EXERCISE REQUIREMENTS: Go through the entries below and pick out every line with "strong".

PROVIDED MATERIAL:
□ □ □ □
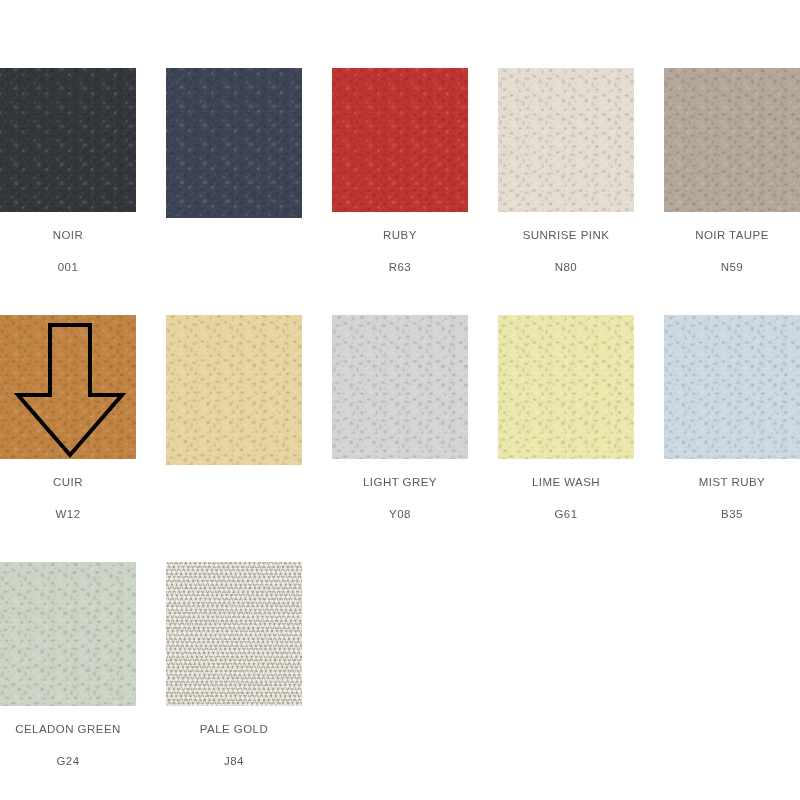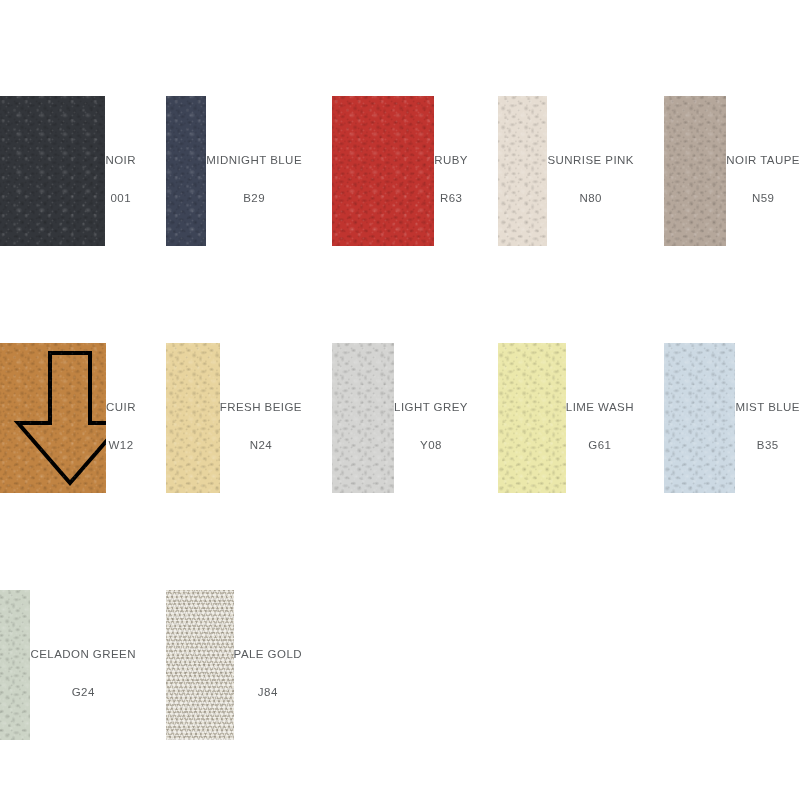--- a/index.html
+++ b/index.html
@@ -21,21 +21,21 @@
     grid-template-columns: repeat(5, 136px);
     grid-template-rows: repeat(3, 205px);
     column-gap: 30px;
     row-gap: 42px;
     justify-content: start;
   }
 
   .swatch-cell {
     width: 136px;
     display: flex;
-    flex-direction: row;
+    flex-direction: column;
     align-items: center;
   }
 
   .swatch-chip {
     position: relative;
     width: 136px;
     height: 150px;
     overflow: hidden;
     background-color: #cccccc;
   }
@@ -111,21 +111,21 @@
   }
   .swatch-name {
     display: block;
     font-size: 11.5px;
     letter-spacing: .45px;
     color: #585b5e;
     white-space: nowrap;
   }
   .swatch-code {
     display: block;
-    margin-top: 26px;
+    margin-top: 20px;
     font-size: 11.5px;
     letter-spacing: .45px;
     color: #585b5e;
   }
 
   
   .arrow-overlay {
     position: absolute;
     left: 10px;
     top: 0px;
@@ -140,24 +140,20 @@
 <div id="swatch-grid">
     <div class="swatch-cell">
       <div class="swatch-chip tex-leather grain-strong" style="background-color: rgb(51, 54, 59);"></div>
       <div class="swatch-caption">
         <span class="swatch-name">NOIR</span>
         <span class="swatch-code">001</span>
       </div>
     </div>
     <div class="swatch-cell">
       <div class="swatch-chip tex-leather grain-strong" style="background-color: rgb(61, 68, 86);"></div>
-      <div class="swatch-caption">
-        <span class="swatch-name">MIDNIGHT BLUE</span>
-        <span class="swatch-code">B29</span>
-      </div>
     </div>
     <div class="swatch-cell">
       <div class="swatch-chip tex-leather" style="background-color: rgb(192, 52, 47);"></div>
       <div class="swatch-caption">
         <span class="swatch-name">RUBY</span>
         <span class="swatch-code">R63</span>
       </div>
     </div>
     <div class="swatch-cell">
       <div class="swatch-chip tex-leather" style="background-color: rgb(230, 221, 210);"></div>
@@ -179,43 +175,39 @@
           <path d="M40 10 L80 10 L80 80 L112 80 L60 140 L8 80 L40 80 Z" fill="none" stroke="#000000" stroke-width="4" stroke-linejoin="miter"></path>
         </svg>
       </div>
       <div class="swatch-caption">
         <span class="swatch-name">CUIR</span>
         <span class="swatch-code">W12</span>
       </div>
     </div>
     <div class="swatch-cell">
       <div class="swatch-chip tex-leather" style="background-color: rgb(232, 212, 158);"></div>
-      <div class="swatch-caption">
-        <span class="swatch-name">FRESH BEIGE</span>
-        <span class="swatch-code">N24</span>
-      </div>
     </div>
     <div class="swatch-cell">
       <div class="swatch-chip tex-leather" style="background-color: rgb(212, 212, 210);"></div>
       <div class="swatch-caption">
         <span class="swatch-name">LIGHT GREY</span>
         <span class="swatch-code">Y08</span>
       </div>
     </div>
     <div class="swatch-cell">
       <div class="swatch-chip tex-leather" style="background-color: rgb(235, 232, 171);"></div>
       <div class="swatch-caption">
         <span class="swatch-name">LIME WASH</span>
         <span class="swatch-code">G61</span>
       </div>
     </div>
     <div class="swatch-cell">
       <div class="swatch-chip tex-leather" style="background-color: rgb(204, 217, 227);"></div>
       <div class="swatch-caption">
-        <span class="swatch-name">MIST BLUE</span>
+        <span class="swatch-name">MIST RUBY</span>
         <span class="swatch-code">B35</span>
       </div>
     </div>
     <div class="swatch-cell">
       <div class="swatch-chip tex-leather" style="background-color: rgb(204, 212, 198);"></div>
       <div class="swatch-caption">
         <span class="swatch-name">CELADON GREEN</span>
         <span class="swatch-code">G24</span>
       </div>
     </div>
□ □ □ □
SOLUTION TO THE PROBLEM:
       <div class="swatch-chip tex-leather grain-strong" style="background-color: rgb(51, 54, 59);"></div>
       <div class="swatch-chip tex-leather grain-strong" style="background-color: rgb(61, 68, 86);"></div>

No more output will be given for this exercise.